### YOUR OBJECTIVE:
Copy the data precisely, keeping every character.

-------- SUPPLIED RECORDS --------

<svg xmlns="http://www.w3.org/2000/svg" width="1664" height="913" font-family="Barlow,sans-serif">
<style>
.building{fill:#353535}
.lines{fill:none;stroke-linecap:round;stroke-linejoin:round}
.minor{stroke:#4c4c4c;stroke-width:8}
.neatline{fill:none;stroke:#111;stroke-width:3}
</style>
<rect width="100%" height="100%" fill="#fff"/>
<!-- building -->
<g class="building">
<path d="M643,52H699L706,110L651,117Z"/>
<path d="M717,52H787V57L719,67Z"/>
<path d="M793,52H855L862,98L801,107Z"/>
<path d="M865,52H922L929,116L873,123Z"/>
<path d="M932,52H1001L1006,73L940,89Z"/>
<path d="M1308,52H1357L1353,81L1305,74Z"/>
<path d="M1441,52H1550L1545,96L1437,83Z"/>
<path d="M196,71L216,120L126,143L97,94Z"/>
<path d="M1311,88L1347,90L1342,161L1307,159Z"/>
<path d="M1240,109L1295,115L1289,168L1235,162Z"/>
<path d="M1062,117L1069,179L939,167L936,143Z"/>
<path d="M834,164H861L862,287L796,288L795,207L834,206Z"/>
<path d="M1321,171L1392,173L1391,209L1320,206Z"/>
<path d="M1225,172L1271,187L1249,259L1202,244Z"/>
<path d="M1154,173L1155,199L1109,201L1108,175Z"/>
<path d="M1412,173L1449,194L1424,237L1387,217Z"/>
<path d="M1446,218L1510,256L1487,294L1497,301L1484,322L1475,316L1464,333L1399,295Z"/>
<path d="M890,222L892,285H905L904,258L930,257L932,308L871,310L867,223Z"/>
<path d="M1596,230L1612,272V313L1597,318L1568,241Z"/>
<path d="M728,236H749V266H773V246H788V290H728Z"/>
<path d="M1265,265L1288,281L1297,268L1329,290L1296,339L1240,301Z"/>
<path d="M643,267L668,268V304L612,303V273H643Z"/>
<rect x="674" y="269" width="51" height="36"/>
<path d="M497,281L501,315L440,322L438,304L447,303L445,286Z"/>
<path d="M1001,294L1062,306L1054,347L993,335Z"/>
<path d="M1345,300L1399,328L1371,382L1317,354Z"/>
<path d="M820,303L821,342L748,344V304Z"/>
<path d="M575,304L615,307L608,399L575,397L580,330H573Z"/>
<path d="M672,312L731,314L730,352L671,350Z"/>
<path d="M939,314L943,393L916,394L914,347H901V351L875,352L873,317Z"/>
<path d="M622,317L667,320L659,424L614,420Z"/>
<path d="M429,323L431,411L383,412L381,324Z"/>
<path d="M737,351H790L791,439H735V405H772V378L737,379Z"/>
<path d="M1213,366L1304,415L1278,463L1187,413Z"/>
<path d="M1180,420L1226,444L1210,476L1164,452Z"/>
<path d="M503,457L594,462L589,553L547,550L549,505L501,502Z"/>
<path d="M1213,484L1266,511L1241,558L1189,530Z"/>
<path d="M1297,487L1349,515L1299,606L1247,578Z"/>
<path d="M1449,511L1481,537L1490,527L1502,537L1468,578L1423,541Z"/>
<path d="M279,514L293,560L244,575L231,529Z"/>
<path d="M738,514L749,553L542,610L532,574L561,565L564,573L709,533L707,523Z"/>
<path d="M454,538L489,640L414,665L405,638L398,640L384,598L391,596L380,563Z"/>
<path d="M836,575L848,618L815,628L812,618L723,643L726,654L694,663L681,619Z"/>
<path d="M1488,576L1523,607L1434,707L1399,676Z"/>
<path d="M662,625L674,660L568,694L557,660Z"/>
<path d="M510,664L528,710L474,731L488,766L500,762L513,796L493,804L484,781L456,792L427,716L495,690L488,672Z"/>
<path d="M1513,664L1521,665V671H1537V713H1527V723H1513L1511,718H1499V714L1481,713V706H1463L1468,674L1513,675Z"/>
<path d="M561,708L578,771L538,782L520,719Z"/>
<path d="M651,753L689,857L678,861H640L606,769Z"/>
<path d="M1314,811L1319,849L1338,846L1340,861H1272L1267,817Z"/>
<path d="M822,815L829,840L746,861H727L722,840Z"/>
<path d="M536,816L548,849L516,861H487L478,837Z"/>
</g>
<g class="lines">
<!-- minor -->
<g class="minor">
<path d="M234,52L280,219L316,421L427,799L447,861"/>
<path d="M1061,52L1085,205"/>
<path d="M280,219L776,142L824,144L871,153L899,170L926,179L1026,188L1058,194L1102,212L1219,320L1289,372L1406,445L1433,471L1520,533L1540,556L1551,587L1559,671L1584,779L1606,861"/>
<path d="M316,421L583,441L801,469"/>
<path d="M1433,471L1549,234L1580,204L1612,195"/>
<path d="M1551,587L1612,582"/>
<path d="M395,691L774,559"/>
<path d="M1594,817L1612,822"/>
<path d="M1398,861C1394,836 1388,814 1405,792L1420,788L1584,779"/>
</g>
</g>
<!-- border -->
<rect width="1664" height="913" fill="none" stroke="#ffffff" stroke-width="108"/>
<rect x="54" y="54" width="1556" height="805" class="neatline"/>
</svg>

--------

### SOLUTION TO THIS PROBLEM:
<svg xmlns="http://www.w3.org/2000/svg" width="1664" height="913" font-family="Barlow,sans-serif">
<style>
.building{fill:#353535}
.lines{fill:none;stroke-linecap:round;stroke-linejoin:round}
.minor{stroke:#4c4c4c;stroke-width:8}
.neatline{fill:none;stroke:#111;stroke-width:3}
</style>
<rect width="100%" height="100%" fill="#fff"/>
<!-- building -->
<g class="building">
<path d="M643,52H699L706,110L651,117Z"/>
<path d="M717,52H787V57L719,67Z"/>
<path d="M793,52H855L862,98L801,107Z"/>
<path d="M865,52H922L929,116L873,123Z"/>
<path d="M932,52H1001L1006,73L940,89Z"/>
<path d="M1308,52H1357L1353,81L1305,74Z"/>
<path d="M1441,52H1550L1545,96L1437,83Z"/>
<path d="M196,71L216,120L126,143L97,94Z"/>
<path d="M1311,88L1347,90L1342,161L1307,159Z"/>
<path d="M1240,109L1295,115L1289,168L1235,162Z"/>
<path d="M1062,117L1069,179L939,167L936,143Z"/>
<path d="M834,164H861L862,287L796,288L795,207L834,206Z"/>
<path d="M1321,171L1392,173L1391,209L1320,206Z"/>
<path d="M1225,172L1271,187L1249,259L1202,244Z"/>
<path d="M1154,173L1155,199L1109,201L1108,175Z"/>
<path d="M1412,173L1449,194L1424,237L1387,217Z"/>
<path d="M1446,218L1510,256L1487,294L1497,301L1484,322L1475,316L1464,333L1399,295Z"/>
<path d="M890,222L892,285H905L904,258L930,257L932,308L871,310L867,223Z"/>
<path d="M1596,230L1612,272V313L1597,318L1568,241Z"/>
<path d="M728,236H749V266H773V246H788V290H728Z"/>
<path d="M1265,265L1288,281L1297,268L1329,290L1296,339L1240,301Z"/>
<path d="M643,267L668,268V304L612,303V273H643Z"/>
<rect x="674" y="269" width="51" height="36"/>
<path d="M497,281L501,315L440,322L438,304L447,303L445,286Z"/>
<path d="M1001,294L1062,306L1054,347L993,335Z"/>
<path d="M1345,300L1399,328L1371,382L1317,354Z"/>
<path d="M820,303L821,342L748,344V304Z"/>
<path d="M575,304L615,307L608,399L575,397L580,330H573Z"/>
<path d="M672,312L731,314L730,352L671,350Z"/>
<path d="M939,314L943,393L916,394L914,347H901V351L875,352L873,317Z"/>
<path d="M622,317L667,320L659,424L614,420Z"/>
<path d="M429,323L431,411L383,412L381,324Z"/>
<path d="M737,351H790L791,439H735V405H772V378L737,379Z"/>
<path d="M1213,366L1304,415L1278,463L1187,413Z"/>
<path d="M1180,420L1226,444L1210,476L1164,452Z"/>
<path d="M503,457L594,462L589,553L547,550L549,505L501,502Z"/>
<path d="M1213,484L1266,511L1241,558L1189,530Z"/>
<path d="M1297,487L1349,515L1299,606L1247,578Z"/>
<path d="M1449,511L1481,537L1490,527L1502,537L1468,578L1423,541Z"/>
<path d="M279,514L293,560L244,575L231,529Z"/>
<path d="M738,514L749,553L542,610L532,574L561,565L564,573L709,533L707,523Z"/>
<path d="M454,538L489,640L414,665L405,638L398,640L384,598L391,596L380,563Z"/>
<path d="M836,575L848,618L815,628L812,618L723,643L726,654L694,663L681,619Z"/>
<path d="M1488,576L1523,607L1434,707L1399,676Z"/>
<path d="M662,625L674,660L568,694L557,660Z"/>
<path d="M510,664L528,710L474,731L488,766L500,762L513,796L493,804L484,781L456,792L427,716L495,690L488,672Z"/>
<path d="M1513,664L1521,665V671H1537V713H1527V723H1513L1511,718H1499V714L1481,713V706H1463L1468,674L1513,675Z"/>
<path d="M561,708L578,771L538,782L520,719Z"/>
<path d="M651,753L689,857L678,861H640L606,769Z"/>
<path d="M1314,811L1319,849L1338,846L1340,861H1272L1267,817Z"/>
<path d="M822,815L829,840L746,861H727L722,840Z"/>
<path d="M536,816L548,849L516,861H487L478,837Z"/>
</g>
<g class="lines">
<!-- minor -->
<g class="minor">
<path d="M234,52L280,219L316,421L427,799L447,861"/>
<path d="M1061,52L1085,205"/>
<path d="M280,219L776,142L824,144L871,153L899,170L926,179L1026,188L1058,194L1102,212L1219,320L1289,372L1406,445L1433,471L1520,533L1540,556L1551,587L1559,671L1584,779L1606,861"/>
<path d="M316,421L583,441L801,469"/>
<path d="M1433,471L1549,234L1580,204L1612,195"/>
<path d="M1551,587L1612,582"/>
<path d="M395,691L774,559"/>
<path d="M1594,817L1612,822"/>
<path d="M1398,861C1394,836 1388,814 1405,792L1420,788L1584,779"/>
</g>
</g>
<!-- border -->
<rect width="1664" height="913" fill="none" stroke="#ffffff" stroke-width="108"/>
<rect x="54" y="54" width="1556" height="805" class="neatline"/>
</svg>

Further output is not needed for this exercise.